SET index tallies further dip

SET index tallies further dip

Investors jittery over escalating trade row

An investor monitors a screen of red at Asia Plus Securities headquarters on Sathon Road in Bangkok. Monday's plunge was steeper than last Friday's close. (Photo by Pormprom Satrabhaya)
An investor monitors a screen of red at Asia Plus Securities headquarters on Sathon Road in Bangkok. Monday's plunge was steeper than last Friday's close. (Photo by Pormprom Satrabhaya)

The Stock Exchange of Thailand (SET) index continued its plunge on Monday as investment appetite was eclipsed by China's retaliatory measures to counter the US's latest tariff threat.

Monday's fall was steeper than last Friday's closing, with the SET index ending at 1,665.99 points, down 18.72 points or 1.11%, in turnover worth 48.5 billion baht.

Major Asian stock indices closed in the red, with Hong Kong's Hang Seng index plummeting by 2.85% and South Korea's Kospi index sinking by 2.56%.

"It is a continuation from last week after US President Donald Trump reignited the trade war," said Trinity Securities executive director Nuttachart Mekmasin.

"The Chinese government allowed the yuan to weaken on Monday, which could be a response to the US tariff threat."

The offshore yuan fell to its lowest level against the greenback since August 2010, prompting speculation that China is using currency depreciation to counter punitive US tariffs.
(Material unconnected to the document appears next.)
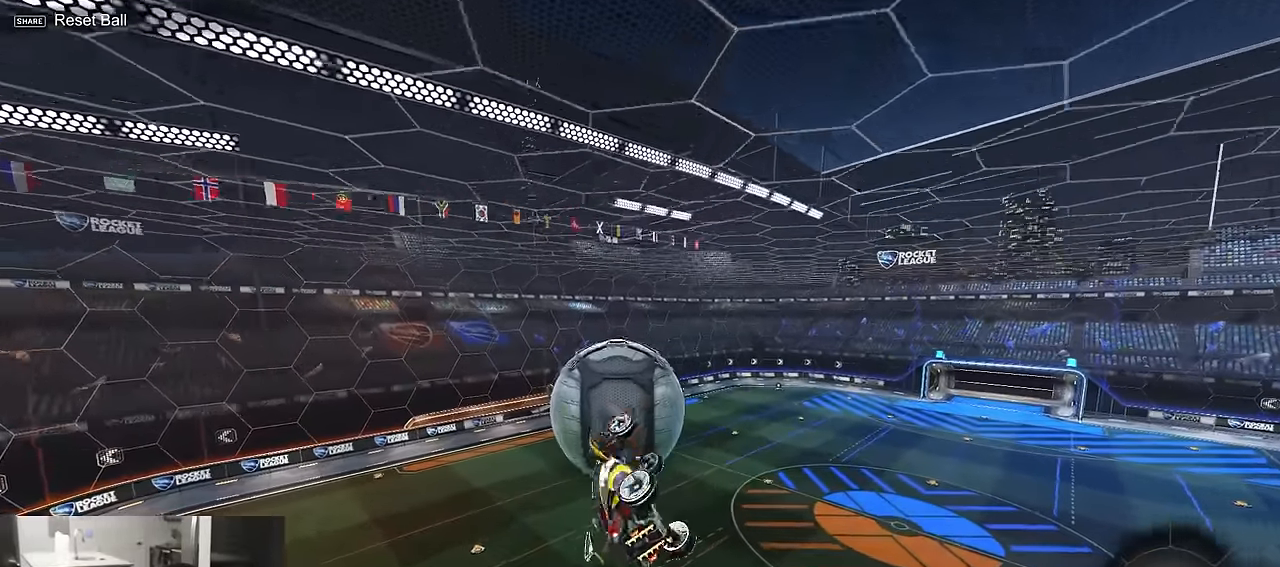
{"buttons": [], "left_stick": "center", "right_stick": "center", "events": [[100, "left_stick", "center"], [450, "SQUARE", "up"]]}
China's state-owned enterprises have also been asked to suspend imports of US agricultural products, according to Bloomberg.

Mr Nuttachart said the weakening yuan will automatically make the value of US exports goods more expensive compared with those of China.
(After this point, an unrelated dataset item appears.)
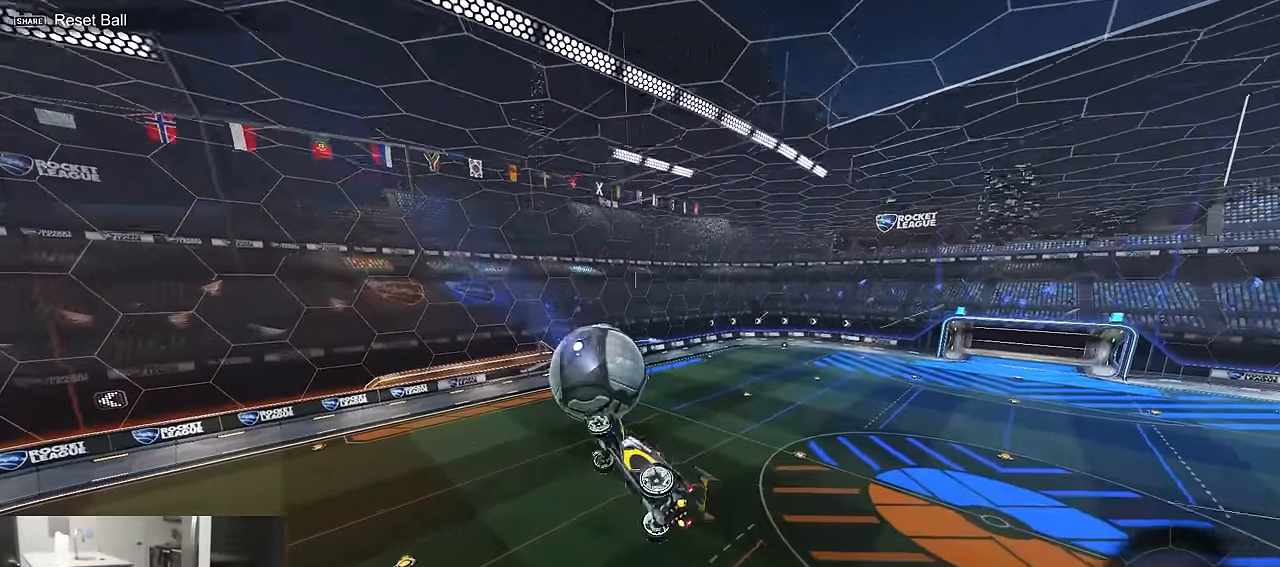
{"buttons": [], "left_stick": "center", "right_stick": "center", "events": []}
"This is a new factor. Moreover, there are also protests in Hong Kong that could escalate further, resulting in a drop of the Hong Kong stock market of nearly 3%," he said.

A 1% decline in the SET index is quite minimal compared with regional bourses, said Mr Nuttachart.
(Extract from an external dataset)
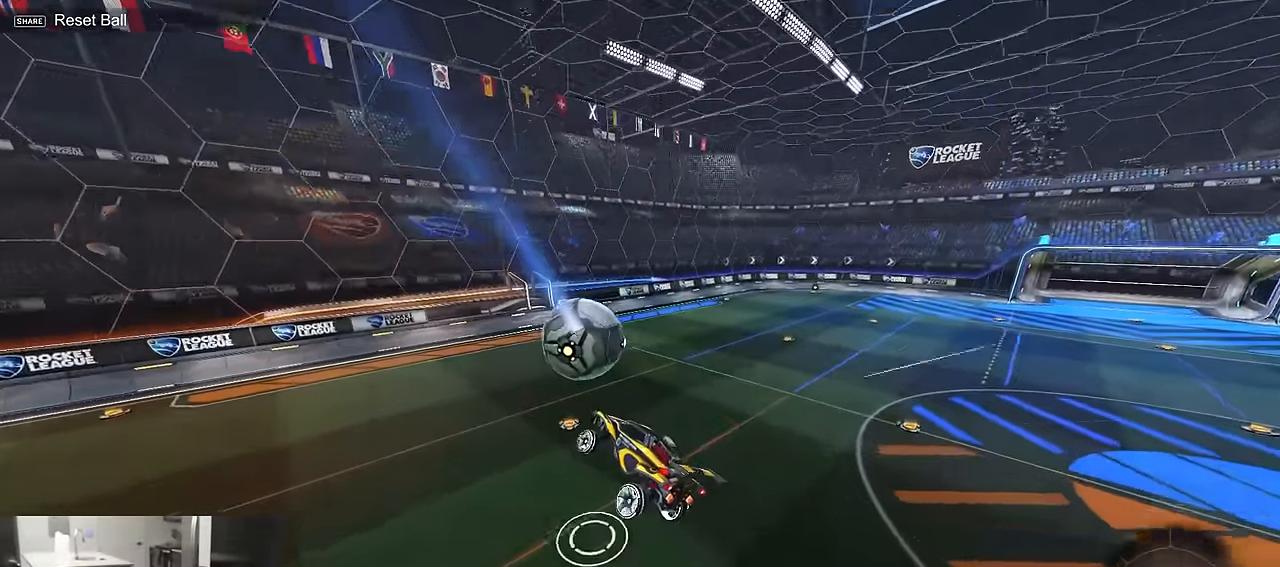
{"buttons": [], "left_stick": "center", "right_stick": "center", "events": []}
Foreign investors were net sellers of 2.65 billion baht and institutional investors offloaded 1.3 billion worth of shares on Monday.


Viwat Techapoonphol, deputy mana‑ ging director at Tisco Securities, said many investors have not decided to embark on equity purchases because of concerns over the US's announcement of the imposition of an additional 10% tariffs on Chinese imports.

The tariffs will take effect Sept 1 on US$300 billion in goods.

President Trump tweeted that China has turned back on its promise to buy large US agricultural products, resulting in another punitive tariff by the world's largest economy.

"If the measure takes effect, this would significantly affect the global economy and stock markets worldwide. Investors also expect lower earnings from SET-listed companies, both for year-on-year and quarter-on-quarter," said Mr Viwat.

A greater weighting of Chinese A-shares, from 5% to 15% in the MSCI Emerging Markets index, is expected to cause foreign outflows from local equities worth around 9 billion baht, he said.

A global slowdown is possible amid easing monetary policies to boost economic growth momentum and with the 10-year US Treasury yield lower than the three-month yield for more than two months, indicating global investors are expecting lower growth in the long run, said Mr Viwat.

Tisco Securities anticipates foreign inflows this month, propelled by Thailand's sovereign credit rating outlook being adjusted to positive from stable by two international credit rating agencies, and expectations of looser monetary policies from global central banks.